TASK BRIEF >>
The lines below, from the one holding "COUNSEL Harsha Fernando" through the one holding "synergistic interaction between", are to be restated word for word, with all images left out.

RECORDS SHOWN >>

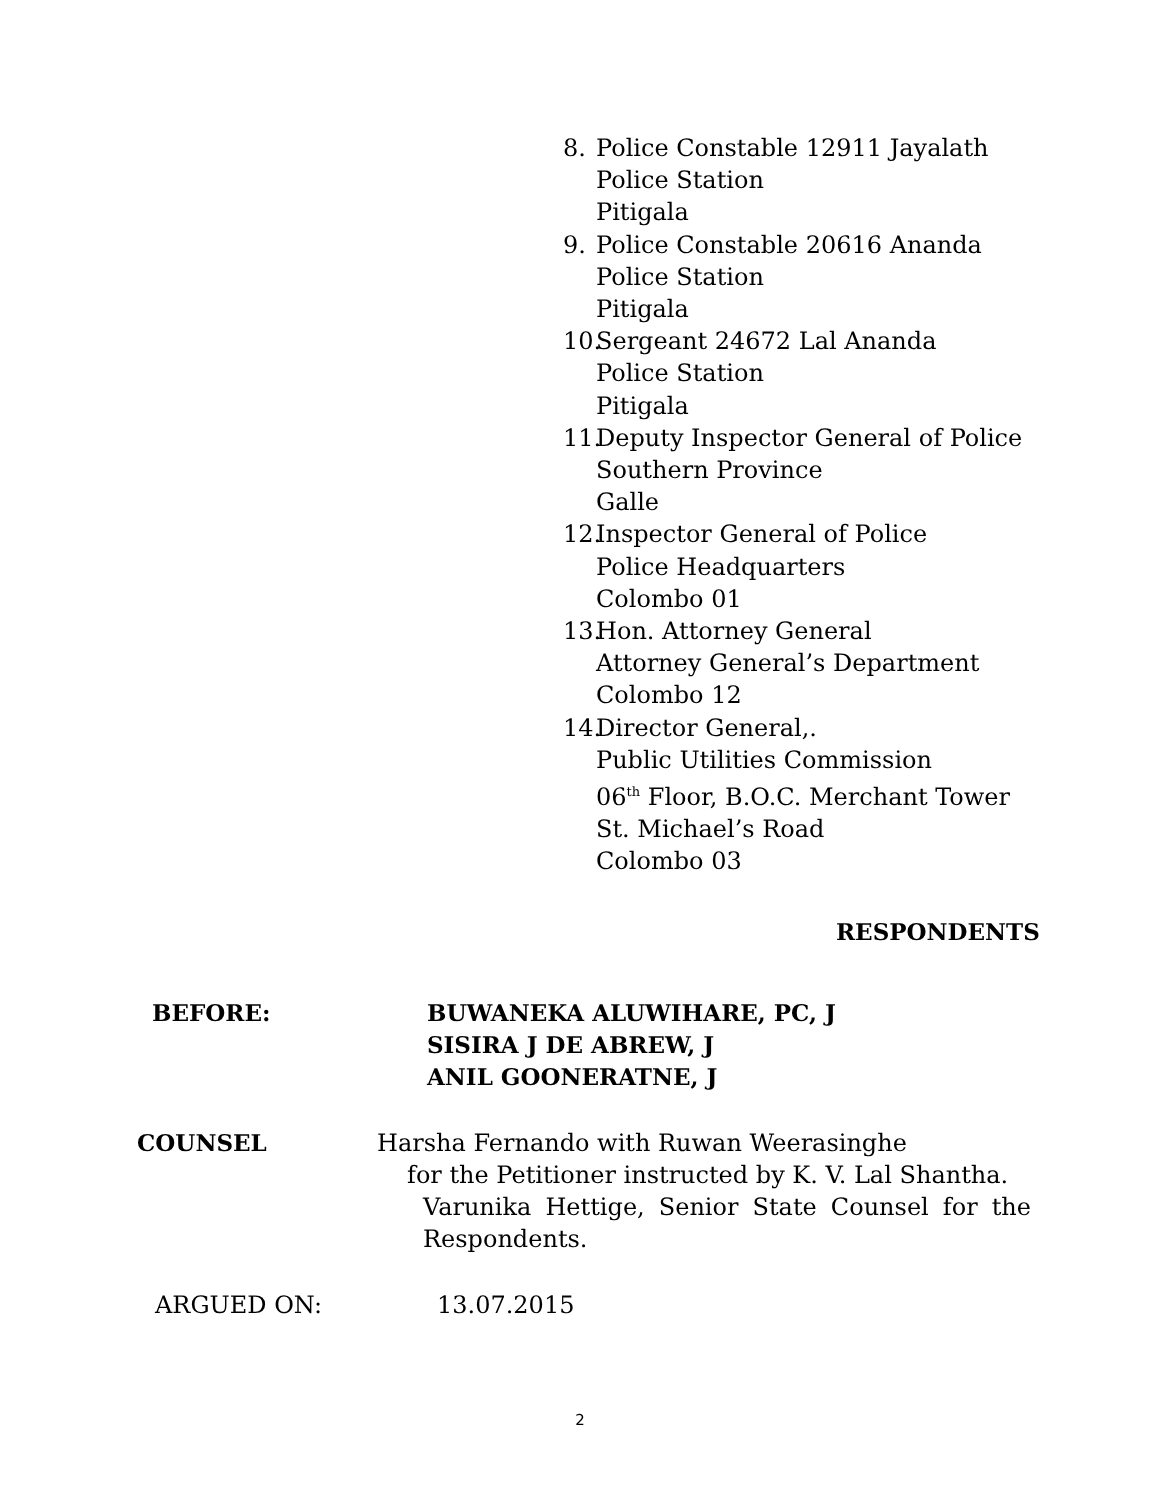8. Police Constable 12911 Jayalath
Police Station
Pitigala
9. Police Constable 20616 Ananda
Police Station
Pitigala
10. Sergeant 24672 Lal Ananda
Police Station
Pitigala
11. Deputy Inspector General of Police
Southern Province
Galle
12. Inspector General of Police
Police Headquarters
Colombo 01
13. Hon. Attorney General
Attorney General’s Department
Colombo 12
14. Director General,.
Public Utilities Commission
06<sup>th</sup> Floor, B.O.C. Merchant Tower
St. Michael’s Road
Colombo 03
RESPONDENTS
BEFORE: BUWANEKA ALUWIHARE, PC, J
SISIRA J DE ABREW, J
ANIL GOONERATNE, J
COUNSEL Harsha Fernando with Ruwan Weerasinghe
for the Petitioner instructed by K. V. Lal Shantha.
Varunika Hettige, Senior State Counsel for the
Respondents.
ARGUED ON: 13.07.2015
2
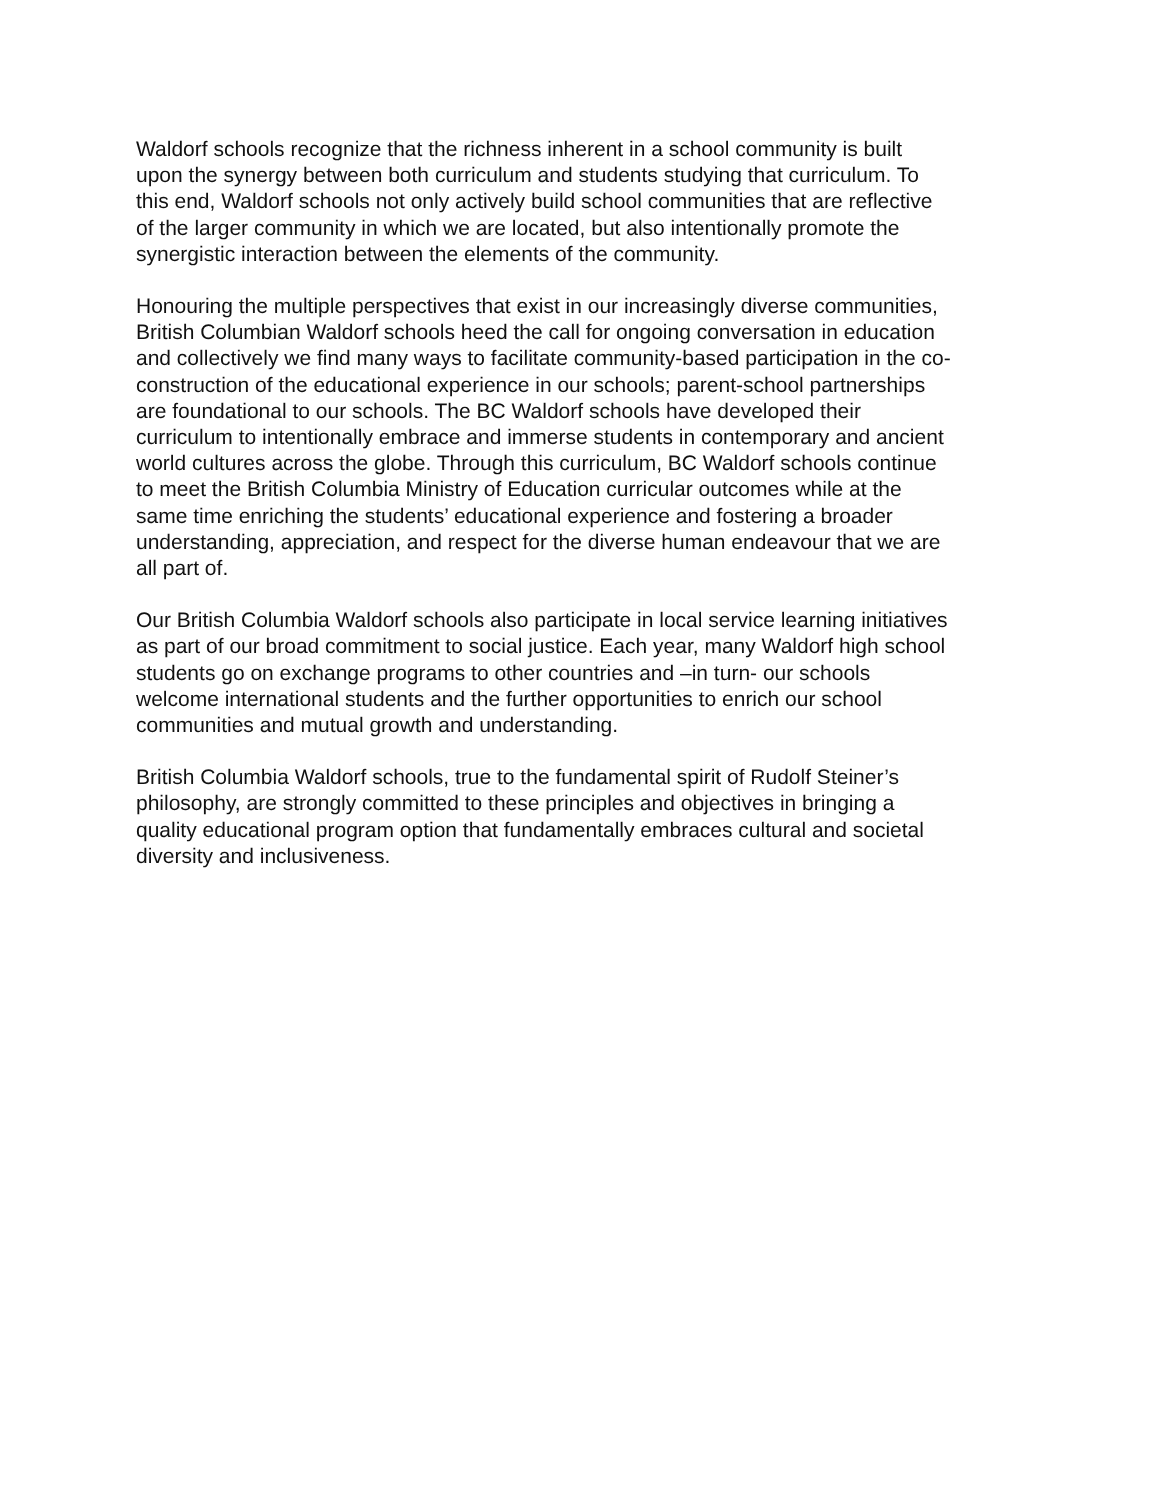Waldorf schools recognize that the richness inherent in a school community is built
upon the synergy between both curriculum and students studying that curriculum. To
this end, Waldorf schools not only actively build school communities that are reflective
of the larger community in which we are located, but also intentionally promote the
synergistic interaction between the elements of the community.
Honouring the multiple perspectives that exist in our increasingly diverse communities,
British Columbian Waldorf schools heed the call for ongoing conversation in education
and collectively we find many ways to facilitate community-based participation in the co-
construction of the educational experience in our schools; parent-school partnerships
are foundational to our schools. The BC Waldorf schools have developed their
curriculum to intentionally embrace and immerse students in contemporary and ancient
world cultures across the globe. Through this curriculum, BC Waldorf schools continue
to meet the British Columbia Ministry of Education curricular outcomes while at the
same time enriching the students’ educational experience and fostering a broader
understanding, appreciation, and respect for the diverse human endeavour that we are
all part of.
Our British Columbia Waldorf schools also participate in local service learning initiatives
as part of our broad commitment to social justice. Each year, many Waldorf high school
students go on exchange programs to other countries and –in turn- our schools
welcome international students and the further opportunities to enrich our school
communities and mutual growth and understanding.
British Columbia Waldorf schools, true to the fundamental spirit of Rudolf Steiner’s
philosophy, are strongly committed to these principles and objectives in bringing a
quality educational program option that fundamentally embraces cultural and societal
diversity and inclusiveness.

OUTPUT >>
COUNSEL Harsha Fernando with Ruwan Weerasinghe
for the Petitioner instructed by K. V. Lal Shantha.
Varunika Hettige, Senior State Counsel for the
Respondents.
ARGUED ON: 13.07.2015
2
Waldorf schools recognize that the richness inherent in a school community is built
upon the synergy between both curriculum and students studying that curriculum. To
this end, Waldorf schools not only actively build school communities that are reflective
of the larger community in which we are located, but also intentionally promote the
synergistic interaction between the elements of the community.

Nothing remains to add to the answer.